Commercial space advocates welcomed the Trump administration’s goal, but even they worry the private sector may not be ready as soon as 2025 to replace NASA as primary underwriter for station operations.

“We don’t want to see a capability gap in low Earth orbit,” said Tommy Sanford, executive director of the Commercial Spaceflight Federation. “We want to ensure that there’s a smooth transition.”

The concern is that the nation could be left with nowhere to send astronauts and do science research and technology development in low Earth orbit, just as the nation is now in the midst of a nearly seven-year gap in its ability to launch astronauts from U.S. soil.

NASA spends about $3.5 billion annually on the ISS, including launches of cargo and astronauts.

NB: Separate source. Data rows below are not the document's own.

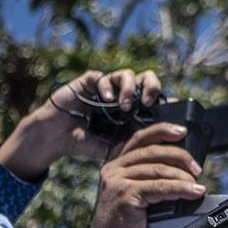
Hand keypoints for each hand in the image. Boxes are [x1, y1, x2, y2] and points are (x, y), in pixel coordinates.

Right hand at [0, 68, 163, 178]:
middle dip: (151, 86)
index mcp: (131, 107)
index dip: (163, 98)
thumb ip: (131, 145)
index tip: (171, 106)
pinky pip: (101, 77)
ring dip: (129, 87)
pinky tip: (106, 98)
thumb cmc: (84, 141)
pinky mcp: (87, 83)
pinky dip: (106, 86)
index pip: (152, 95)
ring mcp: (104, 87)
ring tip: (126, 104)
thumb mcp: (112, 147)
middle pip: (145, 78)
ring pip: (126, 74)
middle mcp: (120, 94)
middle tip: (150, 101)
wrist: (55, 139)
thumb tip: (157, 152)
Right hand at [84, 121, 203, 227]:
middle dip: (180, 155)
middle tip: (197, 169)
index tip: (183, 131)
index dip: (162, 130)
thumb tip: (189, 174)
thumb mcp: (141, 197)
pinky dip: (180, 188)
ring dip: (183, 175)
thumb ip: (154, 180)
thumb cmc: (128, 227)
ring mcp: (116, 181)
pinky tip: (194, 192)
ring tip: (198, 184)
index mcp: (116, 165)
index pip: (140, 139)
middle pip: (152, 150)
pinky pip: (158, 187)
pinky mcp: (124, 195)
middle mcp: (113, 169)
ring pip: (158, 168)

Under the proposed plan, some portion of the savings from leaving the ISS that would be steered toward lunar exploration initiatives.

NASA in 2022 hopes to launch the first portion of a small station to be placed in orbit around the moon.

That would be the same mission as the first launch of NASA astronauts on the 322-foot Space Launch System rocket and Orion crew capsule from Kennedy Space Center.

No target date is set for a human mission to the lunar surface.

Another controversial budget proposal would cancel NASA's Wide Field Infrared Survey Telescope mission, or WFIRST, a top priority in the decadal survey for astrophysics.

The budget also would eliminate $100 million supporting NASA's Office of Education, repeating a proposal that failed a year ago.